**DATA LISTING**
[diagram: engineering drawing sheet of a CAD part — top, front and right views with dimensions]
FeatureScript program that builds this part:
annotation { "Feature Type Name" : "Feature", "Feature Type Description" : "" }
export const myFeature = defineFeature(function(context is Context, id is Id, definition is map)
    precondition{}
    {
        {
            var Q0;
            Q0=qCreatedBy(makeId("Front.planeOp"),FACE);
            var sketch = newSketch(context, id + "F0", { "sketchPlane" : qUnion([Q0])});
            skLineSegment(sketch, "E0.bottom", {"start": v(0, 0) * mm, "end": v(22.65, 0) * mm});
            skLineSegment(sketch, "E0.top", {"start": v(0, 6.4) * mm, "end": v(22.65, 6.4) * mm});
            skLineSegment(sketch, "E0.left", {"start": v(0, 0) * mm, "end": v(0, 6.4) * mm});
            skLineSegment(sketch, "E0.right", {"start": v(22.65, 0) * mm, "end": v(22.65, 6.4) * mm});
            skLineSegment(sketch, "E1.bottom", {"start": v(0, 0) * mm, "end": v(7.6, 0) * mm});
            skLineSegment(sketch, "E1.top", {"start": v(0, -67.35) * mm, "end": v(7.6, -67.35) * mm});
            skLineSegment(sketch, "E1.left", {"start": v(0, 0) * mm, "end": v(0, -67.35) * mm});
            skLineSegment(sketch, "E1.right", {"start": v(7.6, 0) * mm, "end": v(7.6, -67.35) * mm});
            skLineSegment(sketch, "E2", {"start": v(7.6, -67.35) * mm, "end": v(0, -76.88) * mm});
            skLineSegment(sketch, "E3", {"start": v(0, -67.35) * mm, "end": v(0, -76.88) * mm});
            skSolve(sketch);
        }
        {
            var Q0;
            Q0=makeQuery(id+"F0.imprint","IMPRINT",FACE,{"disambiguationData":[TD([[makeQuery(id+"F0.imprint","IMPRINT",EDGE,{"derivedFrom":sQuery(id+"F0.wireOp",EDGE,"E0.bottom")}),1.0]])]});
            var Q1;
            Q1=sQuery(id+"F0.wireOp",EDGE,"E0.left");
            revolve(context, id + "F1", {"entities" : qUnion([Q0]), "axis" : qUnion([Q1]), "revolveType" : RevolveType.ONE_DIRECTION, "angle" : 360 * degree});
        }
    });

**EXERCISE TASK**
Pick out every line in the records that contains the string "qUnion" and copy each of those lines.

**RESPONSE**
            var sketch = newSketch(context, id + "F0", { "sketchPlane" : qUnion([Q0])});
            revolve(context, id + "F1", {"entities" : qUnion([Q0]), "axis" : qUnion([Q1]), "revolveType" : RevolveType.ONE_DIRECTION, "angle" : 360 * degree});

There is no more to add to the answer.